The Club has been involved in three landmark cases that have shaped the industry: Res Cogitans, Rainy Sky, and Golden Victory.
Litigation can be costly and, if unsuccessful, can involve paying not only your own legal costs but those of your opponents.
We have a long history of supporting our Members in many jurisdictions, regardless of the complexity or cost of their disputes.
Explore these case studies to learn more about how the UK Defence Club supports our Members to achieve the right outcome for them.
1. Charterparty and IMO 2020 dispute – the introduction of new regulations in early 2020 was aimed by the IMO at reducing air pollution and the environmental impact of shipping. Compliance with the new regulations generated a number of disputes, including one for our Member where the shipowner argued that, under bespoke terms in the charterparty, it was the charterer’s responsibility to install scrubbers. The Club supported the case and the tribunal held that the terms of the specific charter meant the compliance obligation rested with the owner.

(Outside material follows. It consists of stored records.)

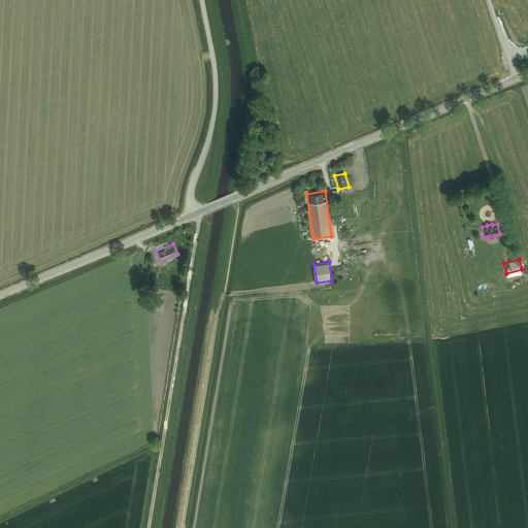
All buildings are outlined.
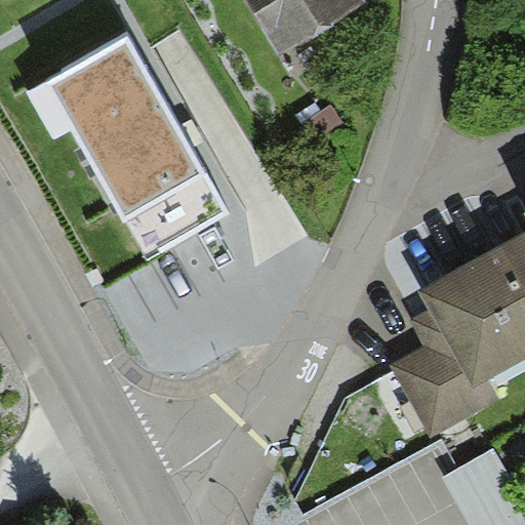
[(366,3),(364,0),(246,0),(281,54),(366,3)]
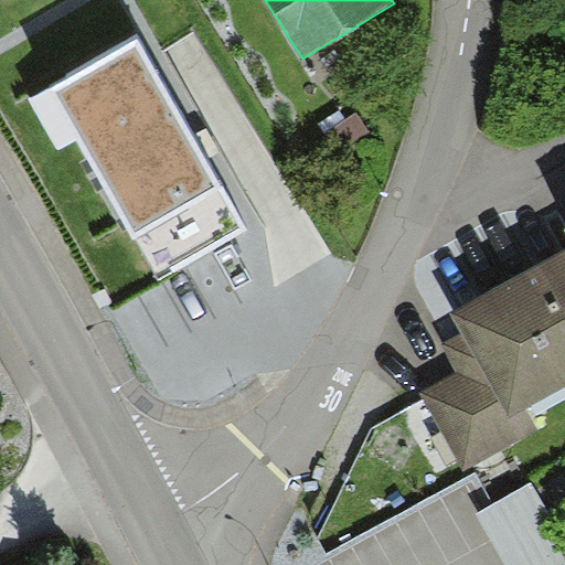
[(200,147),(139,40),(49,91),(135,245),(137,243),(158,280),(247,231),(200,147)]
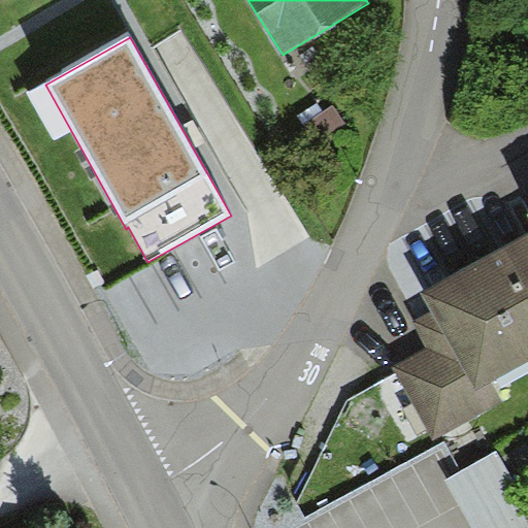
[(347,126),(333,105),(300,127),(314,147),(347,126)]
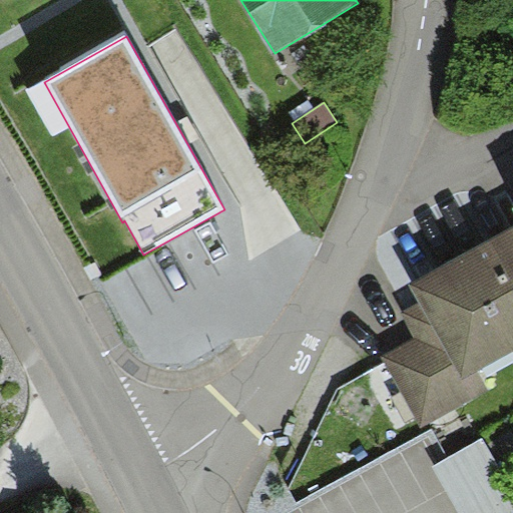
[(512,205),(512,206),(512,207),(512,225),(411,285),(421,303),(401,314),(415,339),(381,358),(422,429),(488,391),(478,373),(512,353),(512,205)]
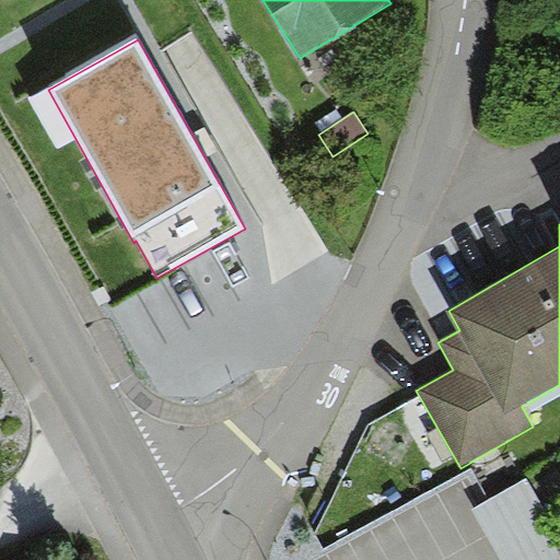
[(501,559),(559,559),(559,537),(527,478),(473,508),(501,559)]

2. Time charter dispute – Following the completion of a time charter, our Member demanded the return of the tanker they owned. The charterer refused while negotiations continued for a further charter and declined to pay any hire charges for the time between the first charter period and a new one. The Club supported the owner Member through successful London arbitration proceedings where costs in excess of $300,000 were incurred.

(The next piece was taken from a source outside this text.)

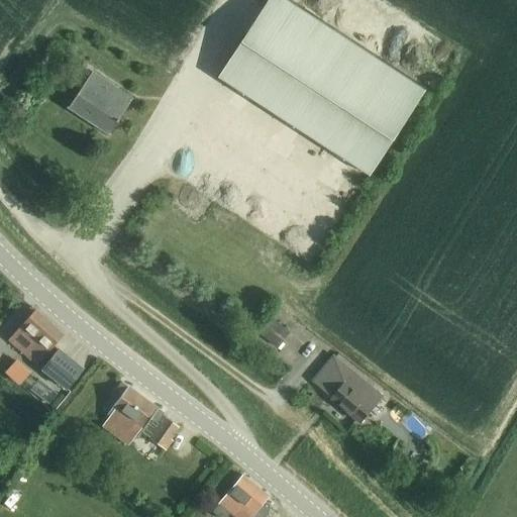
[(268,0),(218,77),(370,176),(425,91),(285,0),(268,0)]
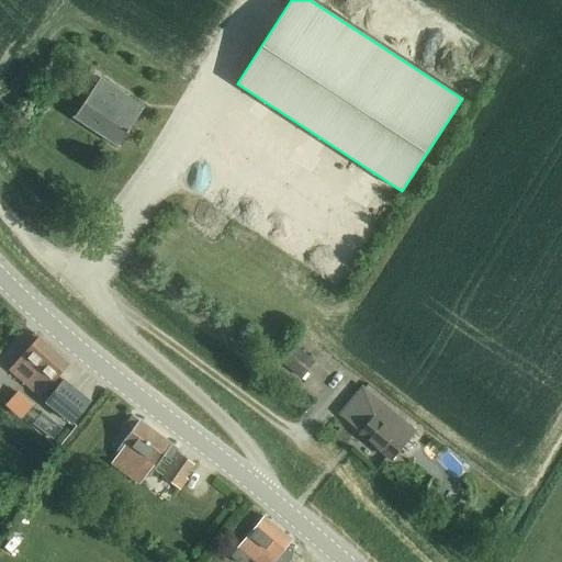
[(120,146),(145,108),(90,71),(79,88),(89,94),(75,117),(120,146)]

3, Breech of redelivery agreement – Our Member was the owner of an offshore unit seeking monies from a charterer following redelivery at the end of a long-term charterparty. The case incurred fees that approached $1m but, with Club support, our Member was awarded multi-million dollar damages at tribunal and costs were recovered.
4. Collision during discharge operations – A vessel with parted lines struck our Member’s container ship that was safely moored alongside during discharge operations. The Club supported our Member’s claim against the owner of the other ship before the local court and, ultimately, the dispute was settled by means of a mediation with a substantive recovery for the Member.

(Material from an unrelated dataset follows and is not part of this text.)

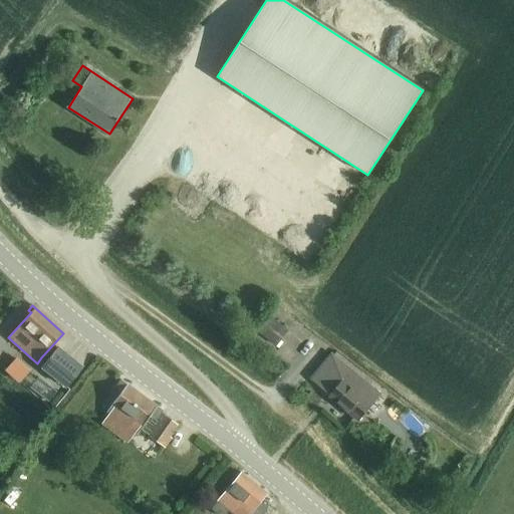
[(276,346),(288,332),(267,314),(255,329),(276,346)]
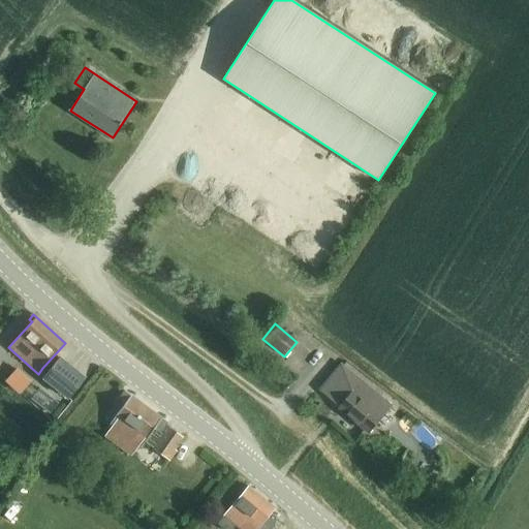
[(69,399),(73,395),(86,379),(60,358),(43,378),(69,399)]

5. Defects during shipbuilding – Our Member was having two new container ships built but became aware of serious welding defects in the construction. With the assistance and support of the Club the Member appointed independent welding and metallurgical specialists to inspect and examine the condition of the welds. The yard would not co-operate, so the Member commenced London arbitration proceedings that resulted in a settlement on a commercial basis with very substantial damages and a large cost recovery.
6. Shipyard insolvency – Our Member had agreed several contracts with a shipyard and paid instalments towards the contract price. These payments were protected by bank guarantees arranged by the shipyard, but these had not anticipated the yard entering statutory insolvency protection. When this did happen, our Member sought payment from the guarantees only to find the bank arguing that under a strict interpretation the insolvency scenario was not covered. We supported our Member to take the case to the UK Supreme Court which applied a “commercial common sense” approach of what a reasonable person would have expected the parties to have intended in their drafting and held that insolvency fell within the scope of the guarantees.
7. Hire status during piracy event – The Club supported a Member to bring a case to the English High Court to establish whether a ship detained by pirates would still be considered as on hire. In this case, the charterer had placed the ship off hire while it was detained but the court disagreed that such an event qualified for the off hire clause and therefore the ship remained on hire while held hostage by pirates.